ENGL 114: The Real World of Food (writing seminar) Barbara Stuart Instruction in writing well-reasoned analyses and academic arguments, with emphasis on the importance of reading, research, and revision. Using examples of nonfiction prose from a variety of academic disciplines, individual sections focus on topics such as the city, childhood, globalization, inequality, food culture, sports, and war.
EVST 242: Ecosystems and Landscapes Mark Bradford

Introduction to concepts in ecosystem and landscape ecology. Topics include element cycling, food web interactions, species-area relationships, whole system metabolism, and models of biodiversity. Understanding of ecological patterns and processes at multiple scales in order to study, manage, and conserve species and ecosystems. (Also F&ES 530)

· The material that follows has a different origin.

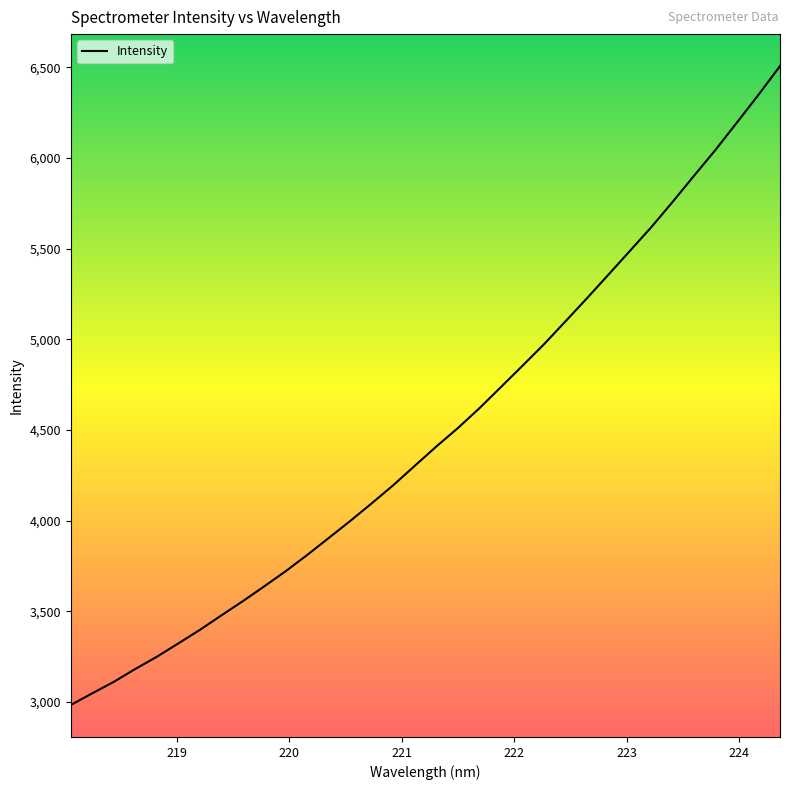

What is the greatest value displayed?

6507.8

EVST 255: Environmental Politics and Law John Wargo Exploration of the politics, policy, and law associated with attempts to manage environmental quality and natural resources. Themes of democracy, liberty, power, property, equality, causation, and risk. Case histories include air quality, water quality and quantity, pesticides and toxic substances, land use, agriculture and food, parks and protected areas, and energy. (Also PLSC215/F&ES255)
LATN 450: Roman Dining Joseph Solodow A course designed to bridge the gap between advanced high school Latin, or Latin at the L4 level, and Latin at the L5 level. Readings in Latin, with secondary readings in English, on the topic of food, drink, and the protocols of dining in ancient Rome.
WGSS 120: Women, Food, and Culture Maria Trumpler Interdisciplinary exploration of the gendering of food production, preparation, and consumption in cross-cultural perspective. Topics include agricultural practices, cooking, pasteurization, kitchen technology, food storage, home economics, hunger, anorexia, breast-feeding, meals, and ethnic identity.